Welsh GP leaders are calling on the Government to incentivise all GP practices to carry out a sustainability review.
Delegates at the annual Welsh LMCs Conference voted unanimoustly for a motion expressing deep concern at the working conditions in primary care, and calling on the Welsh government to collect information to clarify the seriousness of the situation.
Wales GPC chair Dr Charlotte Jones, who spoke at the conference held in Newport on Saturday, said she wanted practices to be more proactive in assessing future risks.
She said: ‘This is about moving away from crisis management to practices thinking about this ahead of time.’
One option would be to include it in the cluster domain in the QOF to give practices resources to think about their future, she added.
She said: ‘It doesn’t take much, it is about giving practices the space and framework for thinking about it.’
Dr Meredydd Owen Cox, Dyfed Powys LMC, told the conference that there was a reticence among struggling practices to admit they may be failing and submit sustainability applications to health boards.
Having to share financial information at an early stage of the process was a disincentive he said.
‘I would like the conference to take steps to simplify the process and make it more user friendly,’ he said.
Dr Jones said they were also looking at streamlining the process.
‘We are looking at putting into the contract that all practices do this, possibly across a cluster so they can see what the challenges are.’
At the same conference, LMCs also voted that medical indemnity should be directly funded by the NHS.
GPC leaders responded that it was a very complicated issue but they were committed to finding the right solution for Wales.
Several options are under review including GP practices becoming NHS organisations and being covered under the Welsh risk pool, Dr Jones explained.
A funding uplift announced at the conference by Welsh health secretary Vaughan Gething included a contribution towards the rising costs of professional indemnity, but the GPC branded this ‘a sticking plaster’.
At the same conference, Dr Jones expressed plans to start work on a new Welsh GP contract, while Mr Gething announced the terms of the 2017/18 Welsh GP contract.

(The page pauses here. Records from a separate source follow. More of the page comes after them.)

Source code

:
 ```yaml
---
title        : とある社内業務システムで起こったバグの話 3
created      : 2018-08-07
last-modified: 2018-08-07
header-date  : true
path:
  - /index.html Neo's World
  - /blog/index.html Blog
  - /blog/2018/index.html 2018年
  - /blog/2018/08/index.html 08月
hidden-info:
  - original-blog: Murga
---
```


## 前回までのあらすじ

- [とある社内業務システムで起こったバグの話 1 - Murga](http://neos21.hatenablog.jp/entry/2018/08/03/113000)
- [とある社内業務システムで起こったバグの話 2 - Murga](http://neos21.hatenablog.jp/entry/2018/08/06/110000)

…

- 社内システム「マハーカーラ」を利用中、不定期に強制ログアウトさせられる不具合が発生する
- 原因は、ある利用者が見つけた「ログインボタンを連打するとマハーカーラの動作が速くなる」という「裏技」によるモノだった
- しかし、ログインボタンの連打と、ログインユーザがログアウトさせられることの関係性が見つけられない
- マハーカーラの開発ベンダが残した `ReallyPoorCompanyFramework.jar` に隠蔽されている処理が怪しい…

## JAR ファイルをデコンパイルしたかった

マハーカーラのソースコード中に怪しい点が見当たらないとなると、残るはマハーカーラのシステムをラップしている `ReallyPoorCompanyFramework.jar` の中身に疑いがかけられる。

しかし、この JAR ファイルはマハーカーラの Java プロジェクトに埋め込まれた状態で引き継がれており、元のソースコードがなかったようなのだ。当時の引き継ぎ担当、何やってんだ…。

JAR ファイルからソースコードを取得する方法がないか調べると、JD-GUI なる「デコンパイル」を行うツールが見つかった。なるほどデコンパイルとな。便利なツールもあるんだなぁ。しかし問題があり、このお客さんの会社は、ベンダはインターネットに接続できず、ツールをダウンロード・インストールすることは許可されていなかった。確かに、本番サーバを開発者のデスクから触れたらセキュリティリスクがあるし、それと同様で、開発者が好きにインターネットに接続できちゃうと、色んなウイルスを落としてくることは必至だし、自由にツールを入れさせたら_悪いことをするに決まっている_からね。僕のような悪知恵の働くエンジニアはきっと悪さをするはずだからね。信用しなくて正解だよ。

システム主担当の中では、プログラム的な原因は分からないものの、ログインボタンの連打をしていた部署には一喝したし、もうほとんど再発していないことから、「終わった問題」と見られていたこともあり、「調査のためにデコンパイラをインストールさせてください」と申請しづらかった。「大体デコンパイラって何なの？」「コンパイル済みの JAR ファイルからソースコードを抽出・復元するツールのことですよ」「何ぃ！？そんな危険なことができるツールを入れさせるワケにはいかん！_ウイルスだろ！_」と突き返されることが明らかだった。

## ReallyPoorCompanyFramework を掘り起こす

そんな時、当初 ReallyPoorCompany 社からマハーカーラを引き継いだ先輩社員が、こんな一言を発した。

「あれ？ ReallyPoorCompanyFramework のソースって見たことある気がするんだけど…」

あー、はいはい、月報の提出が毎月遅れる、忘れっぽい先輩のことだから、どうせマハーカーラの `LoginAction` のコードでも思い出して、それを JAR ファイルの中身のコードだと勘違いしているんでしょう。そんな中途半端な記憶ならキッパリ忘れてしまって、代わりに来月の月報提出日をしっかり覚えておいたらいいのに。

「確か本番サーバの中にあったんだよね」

Key votes passed at the Welsh LMCs Conference
i. expresses deep concern at working conditions in primary care which lead to excellent GPs leaving the profession for alternative careers
ii. calls on Welsh government to collect information to clarify the seriousness of this situation and inform future preventative action
Themed debate question: Should GPC Wales propose the direct funding of medical indemnity costs?